═══ MATERIALS PROVIDED

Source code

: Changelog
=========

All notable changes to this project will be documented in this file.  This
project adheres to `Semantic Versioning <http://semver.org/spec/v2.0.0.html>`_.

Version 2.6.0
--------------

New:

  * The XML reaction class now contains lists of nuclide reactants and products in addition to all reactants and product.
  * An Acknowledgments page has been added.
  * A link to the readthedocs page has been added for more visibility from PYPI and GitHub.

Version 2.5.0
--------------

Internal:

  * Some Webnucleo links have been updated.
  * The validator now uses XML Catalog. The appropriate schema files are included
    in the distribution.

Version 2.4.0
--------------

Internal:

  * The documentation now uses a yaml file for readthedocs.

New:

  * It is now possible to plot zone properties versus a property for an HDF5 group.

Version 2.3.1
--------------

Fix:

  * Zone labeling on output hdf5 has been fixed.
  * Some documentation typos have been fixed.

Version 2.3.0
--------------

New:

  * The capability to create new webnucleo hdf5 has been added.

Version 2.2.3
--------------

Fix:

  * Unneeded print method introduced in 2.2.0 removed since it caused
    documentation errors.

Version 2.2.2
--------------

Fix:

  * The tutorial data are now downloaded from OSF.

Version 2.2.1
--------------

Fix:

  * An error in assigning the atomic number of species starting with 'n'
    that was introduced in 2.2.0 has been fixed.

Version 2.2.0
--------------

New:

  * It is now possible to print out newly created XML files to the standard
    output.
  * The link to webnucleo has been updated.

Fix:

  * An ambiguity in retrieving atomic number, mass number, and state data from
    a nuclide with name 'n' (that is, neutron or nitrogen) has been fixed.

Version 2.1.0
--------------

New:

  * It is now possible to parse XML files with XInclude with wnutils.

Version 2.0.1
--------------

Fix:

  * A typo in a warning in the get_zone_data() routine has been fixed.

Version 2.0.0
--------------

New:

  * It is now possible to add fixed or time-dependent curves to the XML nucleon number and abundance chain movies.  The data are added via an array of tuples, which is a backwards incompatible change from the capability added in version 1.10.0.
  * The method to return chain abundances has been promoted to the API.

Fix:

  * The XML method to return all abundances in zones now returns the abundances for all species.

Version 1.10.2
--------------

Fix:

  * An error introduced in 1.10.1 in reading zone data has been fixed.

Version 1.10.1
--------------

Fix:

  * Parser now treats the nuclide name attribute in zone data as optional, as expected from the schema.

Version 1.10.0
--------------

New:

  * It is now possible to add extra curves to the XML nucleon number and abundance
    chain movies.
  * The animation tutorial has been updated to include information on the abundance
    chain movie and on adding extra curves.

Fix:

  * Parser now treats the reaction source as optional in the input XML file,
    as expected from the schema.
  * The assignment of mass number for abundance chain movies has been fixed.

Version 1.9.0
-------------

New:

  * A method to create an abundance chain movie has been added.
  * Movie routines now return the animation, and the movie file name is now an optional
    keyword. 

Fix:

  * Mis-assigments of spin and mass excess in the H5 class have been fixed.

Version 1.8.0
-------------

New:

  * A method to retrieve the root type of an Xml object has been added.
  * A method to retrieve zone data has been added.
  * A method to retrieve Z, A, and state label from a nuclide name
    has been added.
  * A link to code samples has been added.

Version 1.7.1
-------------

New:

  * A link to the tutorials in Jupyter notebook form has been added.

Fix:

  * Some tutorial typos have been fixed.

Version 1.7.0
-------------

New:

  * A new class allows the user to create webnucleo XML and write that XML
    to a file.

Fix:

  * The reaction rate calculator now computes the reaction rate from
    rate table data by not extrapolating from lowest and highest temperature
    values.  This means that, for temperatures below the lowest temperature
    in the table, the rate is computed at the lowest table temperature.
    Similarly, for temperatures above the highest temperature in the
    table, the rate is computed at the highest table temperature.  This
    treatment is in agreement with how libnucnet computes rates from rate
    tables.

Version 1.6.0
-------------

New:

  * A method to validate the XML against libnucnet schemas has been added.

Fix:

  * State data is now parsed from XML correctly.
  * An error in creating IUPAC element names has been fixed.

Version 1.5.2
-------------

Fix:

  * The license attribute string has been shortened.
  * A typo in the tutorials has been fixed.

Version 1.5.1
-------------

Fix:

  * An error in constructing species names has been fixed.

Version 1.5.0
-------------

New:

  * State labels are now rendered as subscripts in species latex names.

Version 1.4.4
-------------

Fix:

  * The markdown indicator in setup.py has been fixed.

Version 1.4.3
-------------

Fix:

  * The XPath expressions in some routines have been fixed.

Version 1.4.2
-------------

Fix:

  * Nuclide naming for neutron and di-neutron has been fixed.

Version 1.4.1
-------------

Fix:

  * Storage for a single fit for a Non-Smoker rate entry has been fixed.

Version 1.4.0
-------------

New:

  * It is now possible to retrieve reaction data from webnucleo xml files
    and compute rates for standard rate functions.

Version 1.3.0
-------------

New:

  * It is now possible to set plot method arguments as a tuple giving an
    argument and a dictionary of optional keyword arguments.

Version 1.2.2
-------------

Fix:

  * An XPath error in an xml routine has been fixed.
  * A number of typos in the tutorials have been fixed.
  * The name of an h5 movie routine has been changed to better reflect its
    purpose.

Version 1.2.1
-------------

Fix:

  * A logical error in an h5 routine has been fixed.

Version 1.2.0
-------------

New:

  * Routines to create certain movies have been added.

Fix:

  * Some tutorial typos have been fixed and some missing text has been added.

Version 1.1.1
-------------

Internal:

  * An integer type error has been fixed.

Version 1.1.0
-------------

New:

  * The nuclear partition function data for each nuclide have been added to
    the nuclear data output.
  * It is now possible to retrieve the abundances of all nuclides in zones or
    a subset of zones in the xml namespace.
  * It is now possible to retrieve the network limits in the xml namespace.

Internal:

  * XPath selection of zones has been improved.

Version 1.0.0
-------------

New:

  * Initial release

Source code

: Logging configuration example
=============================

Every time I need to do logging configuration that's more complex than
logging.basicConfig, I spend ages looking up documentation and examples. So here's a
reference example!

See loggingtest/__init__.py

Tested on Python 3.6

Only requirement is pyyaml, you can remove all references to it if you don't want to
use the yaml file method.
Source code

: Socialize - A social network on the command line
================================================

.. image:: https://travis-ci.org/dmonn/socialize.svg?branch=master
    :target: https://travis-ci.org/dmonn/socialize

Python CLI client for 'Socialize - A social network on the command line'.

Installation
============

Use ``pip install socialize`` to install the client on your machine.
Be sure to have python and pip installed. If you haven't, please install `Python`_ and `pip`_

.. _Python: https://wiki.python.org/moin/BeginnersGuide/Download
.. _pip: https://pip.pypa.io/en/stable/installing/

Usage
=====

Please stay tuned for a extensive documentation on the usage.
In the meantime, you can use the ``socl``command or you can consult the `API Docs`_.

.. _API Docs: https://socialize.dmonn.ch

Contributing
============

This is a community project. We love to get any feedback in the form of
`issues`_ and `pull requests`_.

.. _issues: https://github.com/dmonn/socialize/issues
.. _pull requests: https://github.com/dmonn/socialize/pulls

══════

WHAT IS REQUIRED:
All lines above from the one containing "XInclude with wnutils." to the one containing "reaction rate from" must be repeated exactly, both lines included, and no others.

WORKED SOLUTION:
  * It is now possible to parse XML files with XInclude with wnutils.

Version 2.0.1
--------------

Fix:

  * A typo in a warning in the get_zone_data() routine has been fixed.

Version 2.0.0
--------------

New:

  * It is now possible to add fixed or time-dependent curves to the XML nucleon number and abundance chain movies.  The data are added via an array of tuples, which is a backwards incompatible change from the capability added in version 1.10.0.
  * The method to return chain abundances has been promoted to the API.

Fix:

  * The XML method to return all abundances in zones now returns the abundances for all species.

Version 1.10.2
--------------

Fix:

  * An error introduced in 1.10.1 in reading zone data has been fixed.

Version 1.10.1
--------------

Fix:

  * Parser now treats the nuclide name attribute in zone data as optional, as expected from the schema.

Version 1.10.0
--------------

New:

  * It is now possible to add extra curves to the XML nucleon number and abundance
    chain movies.
  * The animation tutorial has been updated to include information on the abundance
    chain movie and on adding extra curves.

Fix:

  * Parser now treats the reaction source as optional in the input XML file,
    as expected from the schema.
  * The assignment of mass number for abundance chain movies has been fixed.

Version 1.9.0
-------------

New:

  * A method to create an abundance chain movie has been added.
  * Movie routines now return the animation, and the movie file name is now an optional
    keyword. 

Fix:

  * Mis-assigments of spin and mass excess in the H5 class have been fixed.

Version 1.8.0
-------------

New:

  * A method to retrieve the root type of an Xml object has been added.
  * A method to retrieve zone data has been added.
  * A method to retrieve Z, A, and state label from a nuclide name
    has been added.
  * A link to code samples has been added.

Version 1.7.1
-------------

New:

  * A link to the tutorials in Jupyter notebook form has been added.

Fix:

  * Some tutorial typos have been fixed.

Version 1.7.0
-------------

New:

  * A new class allows the user to create webnucleo XML and write that XML
    to a file.

Fix:

  * The reaction rate calculator now computes the reaction rate from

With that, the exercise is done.